I know there is a ton of information on the internet about guns but I was wondering if anyone could recommend a good magazine to sign up for. I get American rifleman from the NRA already. It is awkward to bring the laptop into the bathroom all the time…lol
Thanks


----------



## zhurdan (Mar 21, 2008)

I'm just glad you didn't call those "article holders" a clip, people would have bashed you!! Bwwwahahahahahaaaaa.

I usually pick 'em up at the store. Flip thru them, then buy the ones that interest me. It is a bit more expensive that way, but I don't end up with a crap ton of paper sitting around the house.

Zhur


----------



## Dynamik1 (Dec 23, 2007)

Be forewarned, magazines get paid by their advertisers first and foremost, so the glowing review of a particular handgun might not be completely objective. 

With that said, there are a lot of good articles about situational defense, modifications/repairs, concealed carry, competition, etc so reading them isnt a complete waste of time.

Personally, I have really enjoyed Combat Handguns and if I wanted to subscribe to one, that's probably my choice.

All about personal opinion of course


----------



## rockon (Jan 7, 2009)

Good one.

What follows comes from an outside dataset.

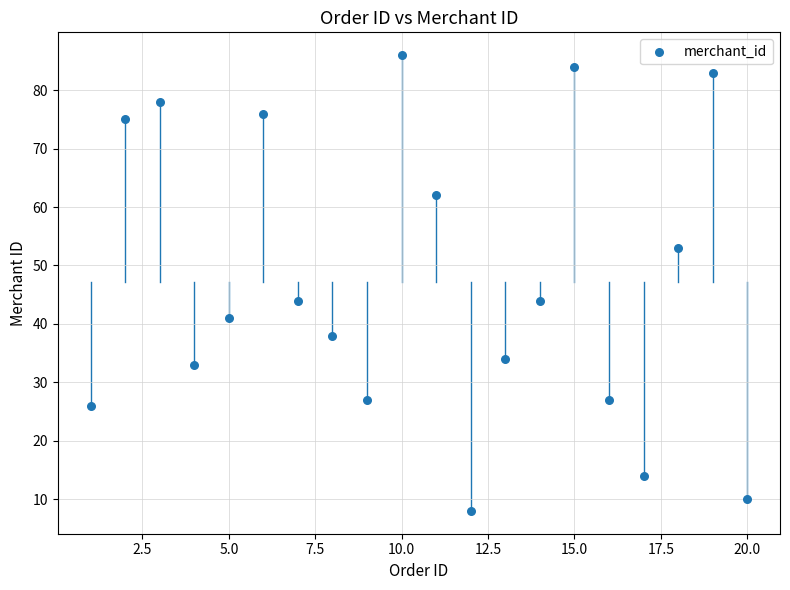

What is the range of X values (max minus min)?

19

Thanks


----------



## rockon (Jan 7, 2009)

Dynamik1 said:


> Be forewarned, magazines get paid by their advertisers first and foremost, so the glowing review of a particular handgun might not be completely objective.
> 
> With that said, there are a lot of good articles about situational defense, modifications/repairs, concealed carry, competition, etc so reading them isnt a complete waste of time.
> 
> ...


Dynamik...Thank you for your input. I agree these days you need to know what source your information is comming from and who or how it is being positioned.
With that being said I do feel that most kinds of media are distorted one way or another. (the new york times, post, news, CNN.NBC). There is great information out there you just have to compile it all and make the right decisiions.

Thanks again


----------



## kev74 (Mar 22, 2008)

I like American Handgunner - not enough to subscribe, but I usually buy it every other month. Its one of the few that strikes a balance between whoring themselves out to their advertisers and having a staff with writing abilities above the average 8th grader.


----------



## rockon (Jan 7, 2009)

Thank you Kev74


----------